(Stored dataset items)
..........
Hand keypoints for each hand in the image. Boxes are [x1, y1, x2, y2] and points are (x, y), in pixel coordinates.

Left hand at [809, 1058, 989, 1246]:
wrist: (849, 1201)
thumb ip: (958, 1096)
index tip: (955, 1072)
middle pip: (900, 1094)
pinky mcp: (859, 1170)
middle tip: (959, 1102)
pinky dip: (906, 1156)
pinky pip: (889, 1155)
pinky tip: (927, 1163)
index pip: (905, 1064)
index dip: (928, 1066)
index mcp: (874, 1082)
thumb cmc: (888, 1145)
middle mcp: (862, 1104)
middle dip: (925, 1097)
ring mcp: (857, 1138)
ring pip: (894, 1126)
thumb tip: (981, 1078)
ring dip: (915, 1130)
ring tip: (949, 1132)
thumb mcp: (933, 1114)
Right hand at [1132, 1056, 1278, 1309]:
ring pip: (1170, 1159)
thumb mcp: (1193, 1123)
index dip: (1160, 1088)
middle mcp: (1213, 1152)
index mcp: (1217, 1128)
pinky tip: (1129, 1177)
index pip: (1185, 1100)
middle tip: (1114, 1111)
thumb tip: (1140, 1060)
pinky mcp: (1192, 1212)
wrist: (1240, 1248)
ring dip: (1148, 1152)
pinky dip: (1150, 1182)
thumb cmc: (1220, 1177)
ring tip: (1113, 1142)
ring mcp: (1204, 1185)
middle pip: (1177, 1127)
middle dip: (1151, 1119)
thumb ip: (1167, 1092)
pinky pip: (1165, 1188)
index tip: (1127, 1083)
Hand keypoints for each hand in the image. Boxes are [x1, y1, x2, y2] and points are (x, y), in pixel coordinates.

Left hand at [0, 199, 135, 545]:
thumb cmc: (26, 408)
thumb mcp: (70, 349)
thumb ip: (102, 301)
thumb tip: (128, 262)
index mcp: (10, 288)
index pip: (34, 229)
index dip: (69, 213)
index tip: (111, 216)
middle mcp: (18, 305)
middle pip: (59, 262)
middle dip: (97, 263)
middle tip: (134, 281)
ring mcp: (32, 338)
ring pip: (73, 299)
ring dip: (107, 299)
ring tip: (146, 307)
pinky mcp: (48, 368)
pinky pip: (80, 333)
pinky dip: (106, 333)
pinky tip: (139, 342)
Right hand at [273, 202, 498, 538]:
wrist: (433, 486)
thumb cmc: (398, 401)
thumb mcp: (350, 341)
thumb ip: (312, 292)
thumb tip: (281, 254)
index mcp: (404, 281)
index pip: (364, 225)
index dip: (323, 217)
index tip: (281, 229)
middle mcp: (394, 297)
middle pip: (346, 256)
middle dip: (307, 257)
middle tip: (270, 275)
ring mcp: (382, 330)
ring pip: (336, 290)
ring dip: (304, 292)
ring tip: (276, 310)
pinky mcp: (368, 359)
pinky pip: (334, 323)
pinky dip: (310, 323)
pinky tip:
..........
_Your assignment_:
Repeat word for word the lines above that run from the line containing "index pip: (905, 1064)" through the line containing "index dip: (1160, 1088)", both ends included, and nothing else.

_Answer to this exercise_:
index pip: (905, 1064)
index dip: (928, 1066)
index mcp: (874, 1082)
thumb cmc: (888, 1145)
middle mcp: (862, 1104)
middle dip: (925, 1097)
ring mcp: (857, 1138)
ring pip: (894, 1126)
thumb tip: (981, 1078)
ring dip: (915, 1130)
ring tip: (949, 1132)
thumb mcp: (933, 1114)
Right hand at [1132, 1056, 1278, 1309]:
ring pip: (1170, 1159)
thumb mcp: (1193, 1123)
index dip: (1160, 1088)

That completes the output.